Afternoon Session: Prescriptive Analytics with Augmented Analytics

  • Introduction to prescriptive analytics: AI-driven recommendations and decision support.
  • Using optimization algorithms and simulations for automated decision-making.
  • How augmented analytics platforms generate actionable insights for business strategies.
  • Hands-on: Creating a prescriptive analytics model for business decision-making.

Day 5: Ethical Considerations, Best Practices, and Future Trends

Morning Session: Ethical Implications of Augmented Analytics

  • Understanding the ethical challenges in AI and machine learning in augmented analytics.
  • Ensuring transparency, fairness, and accountability in AI-driven analytics processes.
  • Best practices for preventing algorithmic bias and ensuring ethical decision-making.
  • Legal and regulatory considerations in using AI in business analytics.
  • Hands-on: Analyzing a case study on ethical considerations in the application of augmented analytics.

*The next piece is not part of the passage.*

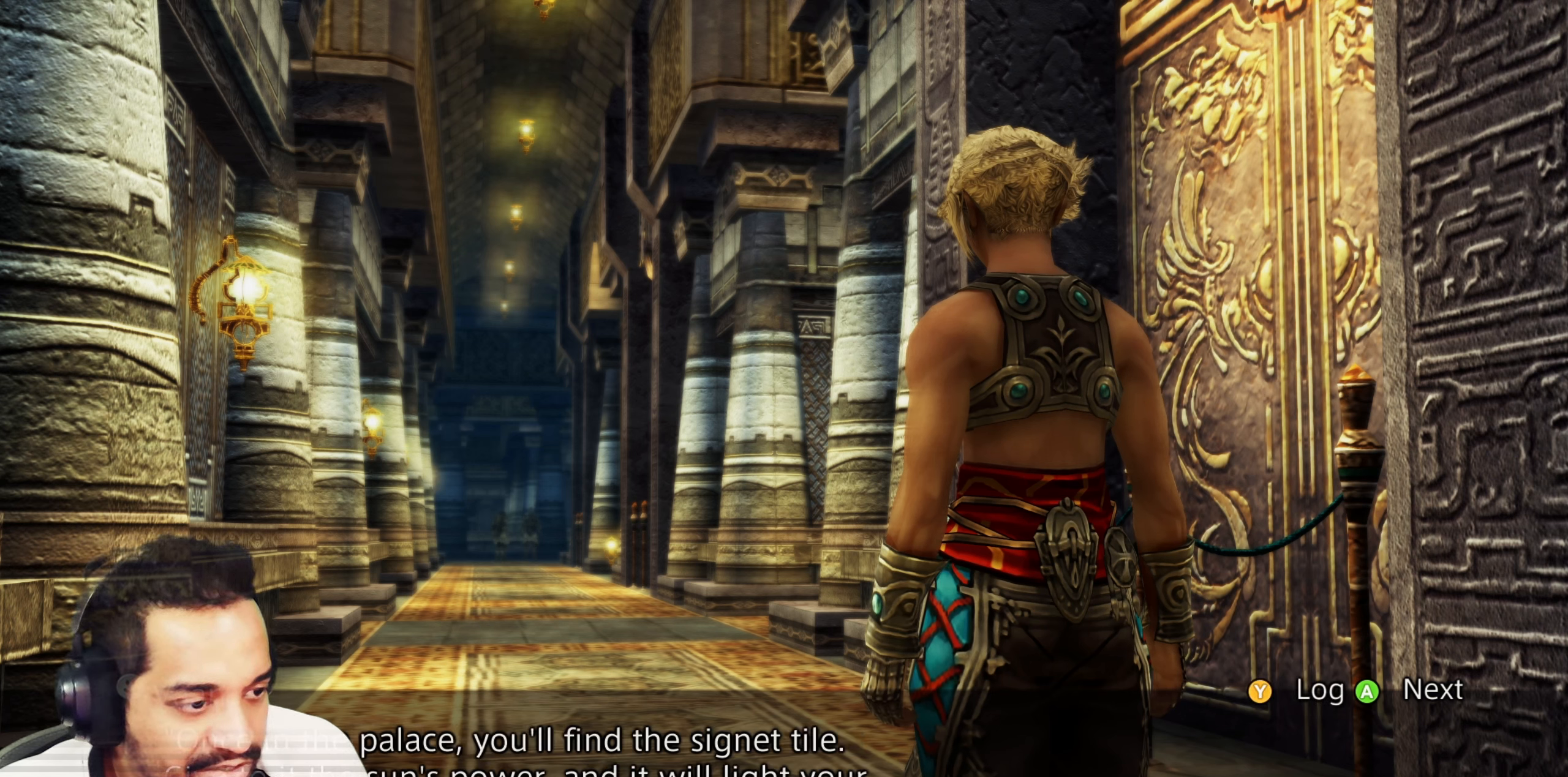
{"buttons": [], "left_stick": "center", "right_stick": "center", "events": []}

Afternoon Session: Advanced Applications and Future of Augmented Analytics

  • Emerging trends in augmented analytics: The role of deep learning, reinforcement learning, and AI chatbots.
  • The impact of augmented analytics on different industries (finance, healthcare, retail, marketing).
  • Best practices for implementing augmented analytics in organizations.
  • Future challenges: Explainability, scalability, and human-machine collaboration.
  • Final Project: Participants will apply augmented analytics tools to a real-world business problem, demonstrating the techniques learned throughout the course.
  • Wrap-up and Q&A: Recap of key takeaways and next steps for continuing the journey with augmented analytics.

Materials and Tools:

  • Software and Tools: Power BI, Tableau, Qlik, Google Cloud AI, Microsoft Azure AI, IBM Watson Analytics, Python (scikit-learn, TensorFlow, etc.), R (tidyverse, caret).
  • Resources: Course slides, datasets for hands-on exercises, Python/R notebooks, sample AI models.
  • Case Studies: Real-world examples of augmented analytics implementations in industries like finance, healthcare, and retail.

Post-Course Support:

  • Access to recorded sessions, course slides, and additional resources.
  • Post-course webinars for exploring advanced topics in augmented analytics.
  • Community forum for sharing projects, discussing challenges, and collaborating with peers.
  • One-on-one mentoring sessions for applying augmented analytics in your organization.